* **PROBLEM DESCRIPTION**
Please answer these questions using the interview transcript.
1. What share of Iranians does the guest say are deeply discontent living under the Islamic Republic?
2. How many people does the guest say live in Tehran?
3. What word did President Trump use to describe what happened to the nuclear facilities?

* **SOURCE PASSAGE**
He was previously an analyst for the International Crisis Group based in Tehran and Washington. He grew up in the United States but is the son of Iranian parents. We recorded our interview this morning. Well, Kareem Sajjadpour, welcome back to Fresh Air. It has been a very busy, dizzying series of events. And I wonder if you might begin by just sharing what you may be hearing from friends and contacts in Iran about this.

how they are, how they're reacting to the U.S. entry into the war. Well, thank you, Dave. It's wonderful to be with you. I think that inside Iran, you have a very torn population. On one hand, Iranians are very patriotic, very nationalistic people. At the same time, I would say probably more than 80% of Iranians are deeply discontent living under the Islamic Republic, which is essentially...

not only a politically authoritarian regime, but it's also socially authoritarian, and it's profoundly mismanaged the country economically. And so I think that early on in the war, when Israel first invaded last week, and they took out some of Iran's senior military commanders, these were individuals that were associated with repression for many Iranians. And

Those were very precision operations and didn't impact the lives of most Iranians. So early on, I think many members of Iranian society were watching in amazement that suddenly these individuals who were the faces of repression in Iran could just be disappeared. But then as the war went to Tehran and it became an urban war and President Trump and senior Israeli officials called for

residents of Tehran, a city of more than 10 million people to evacuate, that started to cause enormous disruption in the Iranian society. And there's been hundreds of civilian casualties now in

And so I think it's a population which is right now living in a profound state of anxiety. And then, you know, America dropping several 30,000 pound bombs on Iran's nuclear facilities is unprecedented. I think there's a combination of perhaps deep humiliation, perhaps anger on the part of some people.

And despite the fact that the official slogan of the Iranian regime for many years has been death to America, it's a population which I would argue has yearned for a rapprochement with America. And so very complex feelings there. Yeah.

Well, you know, one of the things that's just not clear in the events of recent days is what the impact is on Iran's nuclear program. And, you know, President Trump said that it was – that the facilities were obliterated. American military leaders were more measured in their comments. It's just not clear. And I have to say, you know, when I had pictured bunker-busting bombs –

Hitting this mountain where the Fordow nuclear facility was based, I pictured it being a kind of relatively contained space that a single bomb might not –

penetrate immediately, but several in a row might get inside the mountain and just blow it up. When you now look at satellite photos, it is a huge area. And, you know, the holes left by these missiles are relatively small. So it's just not exactly clear, is it, how much damage they've done? What's your sense? Well, to the extent that Iran had industrial size nuclear program, it's

that industrial-sized nuclear program has been significantly degraded. The question here is, has Iran's ability to build a nuclear weapon been significantly degraded?

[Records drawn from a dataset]
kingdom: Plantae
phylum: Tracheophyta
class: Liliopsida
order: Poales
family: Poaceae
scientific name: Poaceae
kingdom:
==
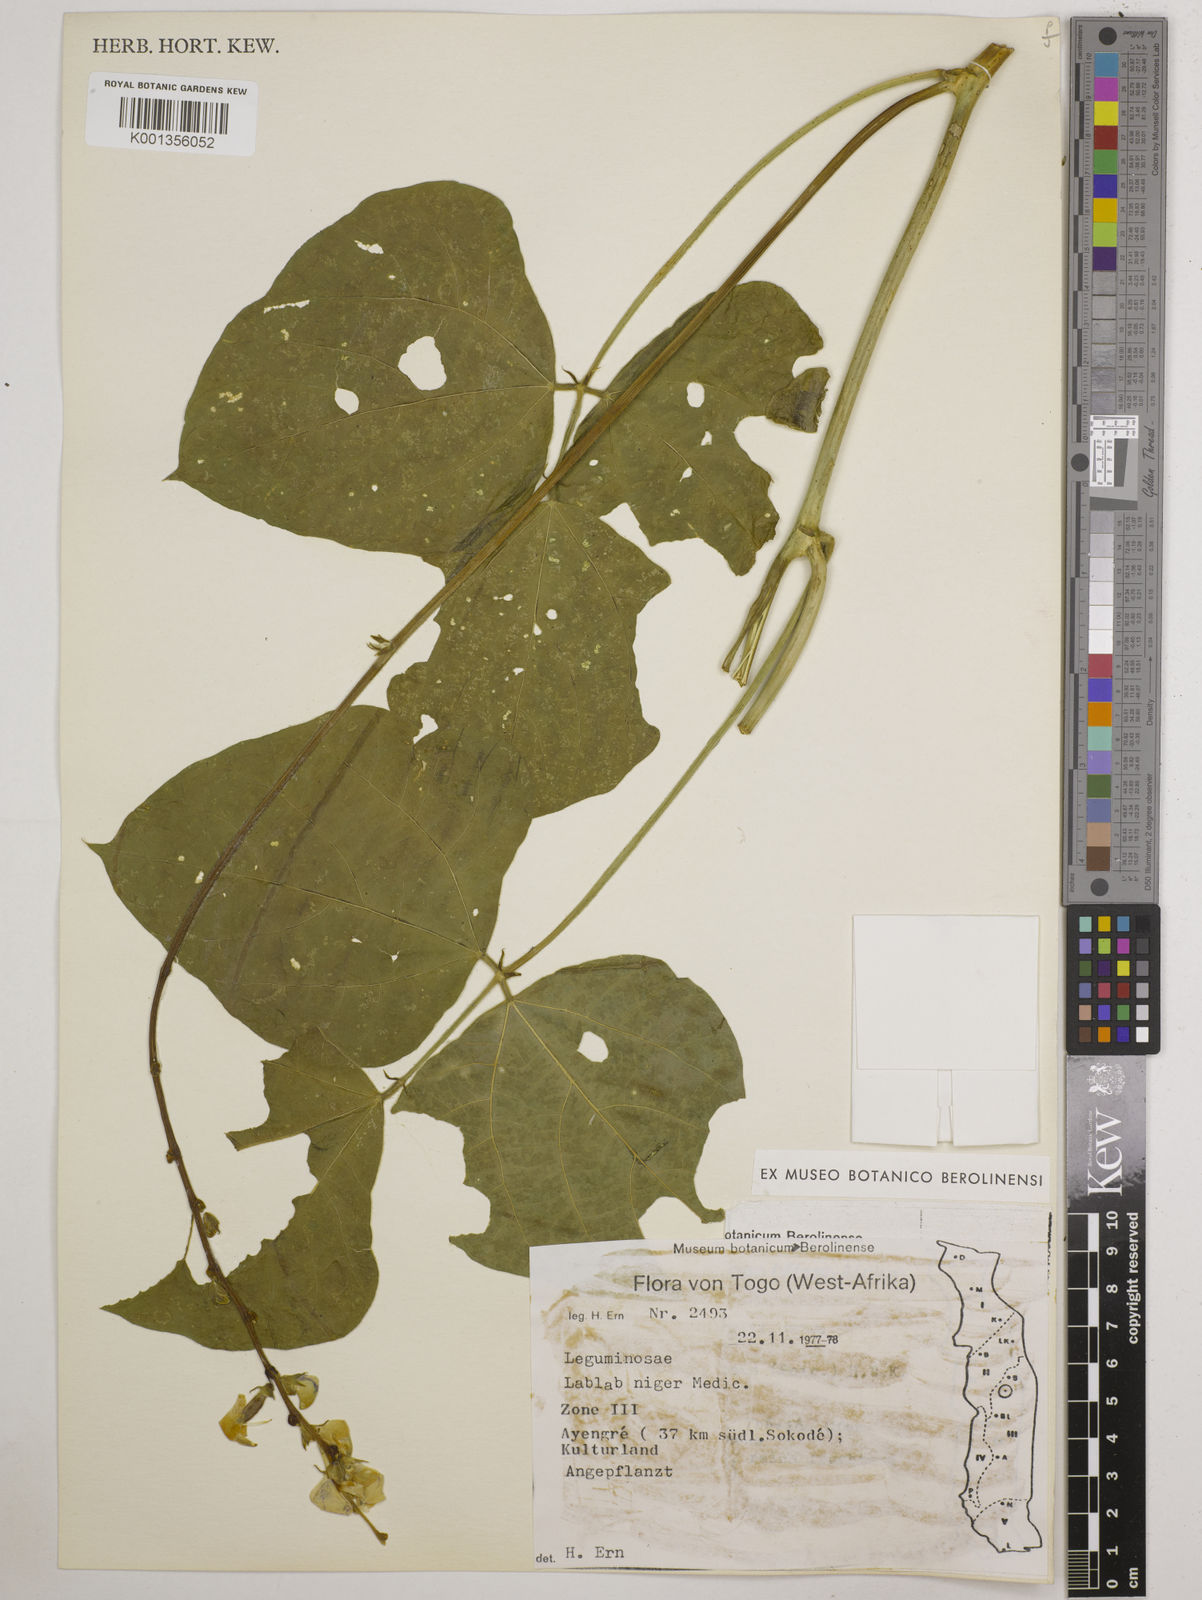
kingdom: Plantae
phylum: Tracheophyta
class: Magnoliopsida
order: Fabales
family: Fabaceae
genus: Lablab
==
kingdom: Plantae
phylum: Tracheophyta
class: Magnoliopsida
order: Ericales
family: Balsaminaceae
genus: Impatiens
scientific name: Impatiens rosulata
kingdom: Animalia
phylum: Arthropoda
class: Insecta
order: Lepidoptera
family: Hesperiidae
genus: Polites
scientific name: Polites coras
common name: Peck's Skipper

* **EXPECTED ANSWER**
1. Probably more than 80%.
2. More than 10 million.
3. Obliterated.